Follow-up Topics / Improvements:
- Safe guards to Data Analytics - Bigquery
- Availability and good specifications for GPU instances in Cloud.
- Avoiding processing large Datasets / Training continuously once completed once.
- Setting up metrics that appeal to application teams
- Minimum cost to operate / handle requests before scaling up.
- Maximum cost at scale.
- Data storage for what level of metadata and data fidelity need to be retained.
- Data storage classing, Cache -> Standard -> Archive.
- Log retention and level of logging.
- Debug logs / tracing for 1 week retention.
- Audit logs retained according to industry compliance requirements.
- Choice in Compute Architecture.
- New services compiling to ARM for efficiency gains and ARM cost benefits in cloud.
- Select newer CPU Architectures for IPC and codec benefits for more intensive workloads.
The Culture of Cost
A culture of moving fast and implementation does not have to come at the literal cost of money and delaying optimisations. It is possible to move at pace with visibility / cost in mind, but following the topic of this blog it’s not a one man team operation to say that team X handles the cloud bill or the cost spent.

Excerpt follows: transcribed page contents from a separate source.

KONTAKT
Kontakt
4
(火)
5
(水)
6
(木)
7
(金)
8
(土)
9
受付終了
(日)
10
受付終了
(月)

Creating a culture where everyone can see the costs and have the ability to be able to contribute to savings is the first step for most teams.
Afterwards it becomes a time and priority game for the business, which for most engineers we are usually quite busy handling BAU, projects and feature requirements.
FinOps Month (The Time isn’t free 😞)
Now I do recommend teams to be aware of their operating costs and to prioritise efficiencies where possible on the backlog but….
It does become beneficial to create events that can occur as part of internal development where everyone can collaborate to decrease cost or improve application performance on cloud. Any outcomes that are very translatable can be shared during the event or as part of a showcase.
Suggestions
- Donate the savings off next month’s bill to charity
- Donate the savings to team events.
- Create funny awards around costs:
- The Biggest Penny Pincher - Saving the smallest amount continuously.
- Climate Changer - Reduced the largest number of cloud resources.
- Tag Champion - Tagged anything out-dated / not maintained.